L'article 41 prévoit ce qui suit :
Sous réserve de l'article 40, la Commission statue sur toute plainte dont elle est saisie à moins qu'elle estime celle-ci irrecevable pour un des motifs suivants :
a) la victime présumée de l'acte discriminatoire devrait épuiser d'abord les recours internes ou les procédures d'appel ou de règlement des griefs qui lui sont normalement ouverts;
b) la plainte pourrait avantageusement être instruite, dans un premier temps ou à toutes les étapes, selon des procédures prévues par une autre loi fédérale;
c) la plainte n'est pas de sa compétence;
d) la plainte est frivole, vexatoire ou entachée de mauvaise foi;
e) la plainte a été déposée plus d'un an après le dernier des faits sur lesquels elle est fondée.
[31]L'article 43 prévoit en partie ce qui suit :
43.(1) La Commission peut charger une personne, appelée, dans la présente loi, «l'enquêteur», d'enquêter sur une plainte.
[32]Voici le libellé de l'article 47 :
47.(1) Sous réserve du paragraphe (2), la Commission peut charger un conciliateur d'en arriver à un règlement de la plainte, soit dès le dépôt de celle-ci, soit ultérieurement dans l'un des cas suivants :
a) l'enquête ne mène pas à un règlement;
b) la plainte n'est pas renvoyée ni rejetée en vertu des paragraphes 44(2) ou (3) ou des alinéas 45(2)a) ou 46(2)a);
c) la plainte n'est pas réglée après réception par les parties de l'avis prévu au paragraphe 44(4).
(2) Pour une plainte donnée, les fonctions d'enquêteur et de conciliateur sont incompatibles.
(3) Les renseignements recueillis par le conciliateur sont confidentiels et ne peuvent être divulgués sans le consentement de la personne qui les a fournis.
[33]Voici l'extrait pertinent de l'article 49 :
49.(1) la Commission peut, à toute étape postérieure au dépôt de la plainte, demander au président du Comité du tribunal des droits de la personne de constituer un tribunal des droits de la personne, appelé dans la présente partie le «tribunal», chargé d'examiner la plainte, si elle est convaincue, compte tenu des circonstances relatives à celle-ci, que l'examen est justifié.
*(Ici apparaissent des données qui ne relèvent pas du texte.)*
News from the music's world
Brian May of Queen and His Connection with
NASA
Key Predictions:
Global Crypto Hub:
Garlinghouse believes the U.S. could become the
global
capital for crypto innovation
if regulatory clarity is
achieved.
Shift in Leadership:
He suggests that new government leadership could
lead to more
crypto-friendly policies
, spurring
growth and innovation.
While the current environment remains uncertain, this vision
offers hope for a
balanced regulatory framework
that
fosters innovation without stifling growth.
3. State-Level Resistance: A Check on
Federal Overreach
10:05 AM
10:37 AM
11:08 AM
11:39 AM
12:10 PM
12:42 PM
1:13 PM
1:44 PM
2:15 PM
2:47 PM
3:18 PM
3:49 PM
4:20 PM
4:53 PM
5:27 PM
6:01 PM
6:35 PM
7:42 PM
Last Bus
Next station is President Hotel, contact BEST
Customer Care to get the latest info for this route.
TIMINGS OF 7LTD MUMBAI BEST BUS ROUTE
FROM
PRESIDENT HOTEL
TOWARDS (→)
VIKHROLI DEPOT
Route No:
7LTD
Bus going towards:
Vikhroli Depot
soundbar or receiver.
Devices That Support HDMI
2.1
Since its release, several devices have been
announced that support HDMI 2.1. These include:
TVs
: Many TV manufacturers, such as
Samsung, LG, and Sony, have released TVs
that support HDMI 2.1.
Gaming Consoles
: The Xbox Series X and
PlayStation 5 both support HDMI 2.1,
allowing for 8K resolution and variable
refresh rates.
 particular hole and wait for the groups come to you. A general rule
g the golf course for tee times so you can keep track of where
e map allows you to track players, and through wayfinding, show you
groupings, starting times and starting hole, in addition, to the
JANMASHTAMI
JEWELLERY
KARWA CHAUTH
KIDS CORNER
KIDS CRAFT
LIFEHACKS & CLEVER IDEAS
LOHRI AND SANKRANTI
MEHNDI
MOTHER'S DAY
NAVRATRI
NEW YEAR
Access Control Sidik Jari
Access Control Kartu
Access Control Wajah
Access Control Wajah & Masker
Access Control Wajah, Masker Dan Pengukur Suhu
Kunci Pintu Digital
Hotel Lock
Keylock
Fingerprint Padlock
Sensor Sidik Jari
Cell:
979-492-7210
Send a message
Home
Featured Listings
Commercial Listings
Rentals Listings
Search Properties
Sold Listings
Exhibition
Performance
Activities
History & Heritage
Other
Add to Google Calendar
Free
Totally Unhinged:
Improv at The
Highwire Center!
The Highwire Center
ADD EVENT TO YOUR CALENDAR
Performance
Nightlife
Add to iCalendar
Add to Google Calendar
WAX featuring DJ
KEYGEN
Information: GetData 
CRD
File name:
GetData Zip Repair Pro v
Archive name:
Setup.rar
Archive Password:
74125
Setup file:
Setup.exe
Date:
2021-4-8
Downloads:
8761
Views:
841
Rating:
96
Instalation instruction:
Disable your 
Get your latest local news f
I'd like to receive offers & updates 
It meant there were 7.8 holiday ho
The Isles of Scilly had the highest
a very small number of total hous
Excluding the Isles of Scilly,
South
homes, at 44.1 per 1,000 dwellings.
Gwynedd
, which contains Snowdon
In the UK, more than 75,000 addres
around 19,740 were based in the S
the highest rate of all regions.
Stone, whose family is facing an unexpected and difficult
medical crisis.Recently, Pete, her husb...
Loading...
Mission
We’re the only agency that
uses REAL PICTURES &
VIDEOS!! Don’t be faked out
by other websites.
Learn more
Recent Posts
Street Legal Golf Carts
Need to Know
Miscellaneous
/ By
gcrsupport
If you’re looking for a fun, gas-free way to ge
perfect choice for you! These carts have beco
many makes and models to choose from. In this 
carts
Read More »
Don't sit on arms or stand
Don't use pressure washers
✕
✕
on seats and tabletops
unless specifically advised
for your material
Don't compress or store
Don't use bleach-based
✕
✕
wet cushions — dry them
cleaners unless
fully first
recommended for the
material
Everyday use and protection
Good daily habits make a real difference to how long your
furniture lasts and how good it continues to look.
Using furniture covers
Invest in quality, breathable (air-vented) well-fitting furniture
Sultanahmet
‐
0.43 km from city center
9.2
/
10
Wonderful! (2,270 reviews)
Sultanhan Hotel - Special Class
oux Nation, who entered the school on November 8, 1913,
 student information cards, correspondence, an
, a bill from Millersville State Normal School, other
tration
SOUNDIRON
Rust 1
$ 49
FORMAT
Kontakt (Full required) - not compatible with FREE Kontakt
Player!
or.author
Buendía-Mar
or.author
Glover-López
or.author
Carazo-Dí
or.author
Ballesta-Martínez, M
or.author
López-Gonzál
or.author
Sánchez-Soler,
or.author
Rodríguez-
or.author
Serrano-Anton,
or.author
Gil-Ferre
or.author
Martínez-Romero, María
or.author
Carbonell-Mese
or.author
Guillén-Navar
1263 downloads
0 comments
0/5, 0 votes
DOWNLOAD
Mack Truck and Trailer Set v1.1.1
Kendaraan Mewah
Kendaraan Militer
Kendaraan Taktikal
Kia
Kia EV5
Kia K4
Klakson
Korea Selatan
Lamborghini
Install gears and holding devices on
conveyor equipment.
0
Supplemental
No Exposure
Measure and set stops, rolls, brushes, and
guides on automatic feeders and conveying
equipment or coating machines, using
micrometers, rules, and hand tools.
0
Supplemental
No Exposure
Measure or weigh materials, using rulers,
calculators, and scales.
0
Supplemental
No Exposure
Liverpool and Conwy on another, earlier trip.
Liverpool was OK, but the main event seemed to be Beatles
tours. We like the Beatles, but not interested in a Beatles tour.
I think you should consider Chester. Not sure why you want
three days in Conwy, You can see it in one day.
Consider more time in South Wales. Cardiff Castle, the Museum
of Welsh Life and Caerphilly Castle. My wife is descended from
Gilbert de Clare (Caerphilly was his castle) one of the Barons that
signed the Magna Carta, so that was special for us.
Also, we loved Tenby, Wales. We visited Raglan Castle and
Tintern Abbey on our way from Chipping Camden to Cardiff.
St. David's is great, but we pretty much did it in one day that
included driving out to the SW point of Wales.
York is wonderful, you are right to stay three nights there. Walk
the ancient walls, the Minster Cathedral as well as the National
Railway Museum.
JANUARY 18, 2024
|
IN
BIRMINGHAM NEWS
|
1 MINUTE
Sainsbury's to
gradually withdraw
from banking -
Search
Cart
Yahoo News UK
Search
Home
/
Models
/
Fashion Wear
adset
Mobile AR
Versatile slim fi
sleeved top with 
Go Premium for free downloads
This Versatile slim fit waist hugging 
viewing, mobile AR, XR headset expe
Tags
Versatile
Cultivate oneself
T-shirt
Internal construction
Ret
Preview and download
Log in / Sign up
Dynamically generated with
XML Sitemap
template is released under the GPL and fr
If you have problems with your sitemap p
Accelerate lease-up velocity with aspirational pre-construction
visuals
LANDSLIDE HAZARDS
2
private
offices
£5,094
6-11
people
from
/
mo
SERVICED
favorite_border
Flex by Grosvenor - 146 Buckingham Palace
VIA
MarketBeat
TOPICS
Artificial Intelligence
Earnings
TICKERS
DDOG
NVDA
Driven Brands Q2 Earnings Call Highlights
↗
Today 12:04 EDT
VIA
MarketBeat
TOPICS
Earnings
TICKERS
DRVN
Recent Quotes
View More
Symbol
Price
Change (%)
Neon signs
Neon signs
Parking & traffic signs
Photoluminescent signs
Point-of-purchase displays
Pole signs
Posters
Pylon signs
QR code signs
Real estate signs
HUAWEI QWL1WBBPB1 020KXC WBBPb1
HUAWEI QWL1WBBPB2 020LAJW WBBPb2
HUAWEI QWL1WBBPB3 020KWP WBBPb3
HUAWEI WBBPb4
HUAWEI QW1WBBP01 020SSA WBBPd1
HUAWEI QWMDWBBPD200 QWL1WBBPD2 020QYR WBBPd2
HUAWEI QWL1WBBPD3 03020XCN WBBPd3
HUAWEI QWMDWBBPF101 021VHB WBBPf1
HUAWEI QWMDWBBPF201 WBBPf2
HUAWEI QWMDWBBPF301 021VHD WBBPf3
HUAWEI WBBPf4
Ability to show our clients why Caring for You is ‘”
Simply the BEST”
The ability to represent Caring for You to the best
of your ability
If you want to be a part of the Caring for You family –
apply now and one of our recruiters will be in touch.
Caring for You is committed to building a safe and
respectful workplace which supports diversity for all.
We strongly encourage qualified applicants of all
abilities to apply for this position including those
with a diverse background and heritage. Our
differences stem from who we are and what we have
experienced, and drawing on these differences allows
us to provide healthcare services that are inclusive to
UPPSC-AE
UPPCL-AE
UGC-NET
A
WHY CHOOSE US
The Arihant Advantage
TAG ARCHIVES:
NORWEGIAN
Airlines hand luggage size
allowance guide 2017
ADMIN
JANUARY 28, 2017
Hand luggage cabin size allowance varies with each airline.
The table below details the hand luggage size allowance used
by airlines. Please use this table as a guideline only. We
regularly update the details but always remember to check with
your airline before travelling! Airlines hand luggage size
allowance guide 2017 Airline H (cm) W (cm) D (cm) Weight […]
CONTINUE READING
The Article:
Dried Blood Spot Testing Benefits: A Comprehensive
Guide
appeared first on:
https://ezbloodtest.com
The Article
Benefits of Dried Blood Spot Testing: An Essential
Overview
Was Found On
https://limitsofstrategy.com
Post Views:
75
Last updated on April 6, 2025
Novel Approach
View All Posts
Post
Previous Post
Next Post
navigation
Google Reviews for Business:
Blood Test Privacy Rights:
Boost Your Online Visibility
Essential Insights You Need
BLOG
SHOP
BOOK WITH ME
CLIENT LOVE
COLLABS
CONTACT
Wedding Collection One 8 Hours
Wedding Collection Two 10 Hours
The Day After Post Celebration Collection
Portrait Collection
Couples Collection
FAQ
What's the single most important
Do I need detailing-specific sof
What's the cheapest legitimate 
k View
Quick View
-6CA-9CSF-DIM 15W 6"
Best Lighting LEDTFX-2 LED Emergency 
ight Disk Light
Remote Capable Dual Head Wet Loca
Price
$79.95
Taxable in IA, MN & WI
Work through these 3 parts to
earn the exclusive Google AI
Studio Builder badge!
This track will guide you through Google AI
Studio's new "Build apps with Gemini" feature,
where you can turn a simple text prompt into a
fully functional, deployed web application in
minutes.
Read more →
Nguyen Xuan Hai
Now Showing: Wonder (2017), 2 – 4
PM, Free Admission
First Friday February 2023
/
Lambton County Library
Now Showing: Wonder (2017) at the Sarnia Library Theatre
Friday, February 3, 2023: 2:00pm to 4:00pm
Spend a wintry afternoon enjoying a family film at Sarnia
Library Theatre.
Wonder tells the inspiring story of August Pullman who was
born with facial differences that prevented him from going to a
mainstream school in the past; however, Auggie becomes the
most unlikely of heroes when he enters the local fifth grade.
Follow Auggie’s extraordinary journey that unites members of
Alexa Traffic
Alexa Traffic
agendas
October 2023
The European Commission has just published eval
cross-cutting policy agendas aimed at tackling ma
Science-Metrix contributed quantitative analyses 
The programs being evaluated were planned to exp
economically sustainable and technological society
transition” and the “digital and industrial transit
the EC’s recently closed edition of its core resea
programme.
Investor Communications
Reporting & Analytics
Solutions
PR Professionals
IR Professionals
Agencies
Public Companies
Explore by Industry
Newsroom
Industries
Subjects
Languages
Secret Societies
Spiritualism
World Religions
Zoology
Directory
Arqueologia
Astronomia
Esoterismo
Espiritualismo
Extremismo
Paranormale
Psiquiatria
[34]Voici le texte de l'article 44 :
44.(1) L'enquêteur présente son rapport à la Commission le plus tôt possible après la fin de l'enquête.
(2) la Commission renvoie le plaignant à l'autorité compétente dans les cas où, sur réception du rapport, elle est convaincue, selon le cas :
a) que le plaignant devrait épuiser les recours internes ou les procédures d'appel ou de règlement des griefs qui lui sont normalement ouverts;
b) que la plainte pourrait avantageusement être instruite, dans un premier temps ou à toutes les étapes, selon des procédures prévues par une autre loi fédérale.
(3) Sur réception du rapport d'enquête prévu au paragraphe (1), la Commission :
a) peut demander au président du Comité du tribunal des droits de la personne de constituer, en application de l'article 49, un tribunal des droits de la personne chargé d'examiner la plainte visée par le rapport, si elle est convaincue :
(i) d'une part, que, compte tenu des circonstances relatives à la plainte, l'examen de celle-ci est justifié,
(ii) d'autre part, qu'il n'y a pas lieu de renvoyer la plainte en application du paragraphe (2) ni de la rejeter aux termes des alinéas 41c) à e);
b) rejette la plainte, si elle est convaincue :
(i) soit que, compte tenu des circonstances relatives à la plainte, l'examen de celle-ci n'est pas justifié;
(ii) soit que la plainte doit être rejetée pour l'un des motifs énoncés aux alinéas 41c) à e).
[46]Voir Tan c. Société canadienne des postes (14 juin 1995), T-1355-93 (C.F. 1re inst.). Voir également Kallio c. Lignes aériennes Canadien International Ltée (24 mai 1996), T-1087-95 (C.F. 1re inst.).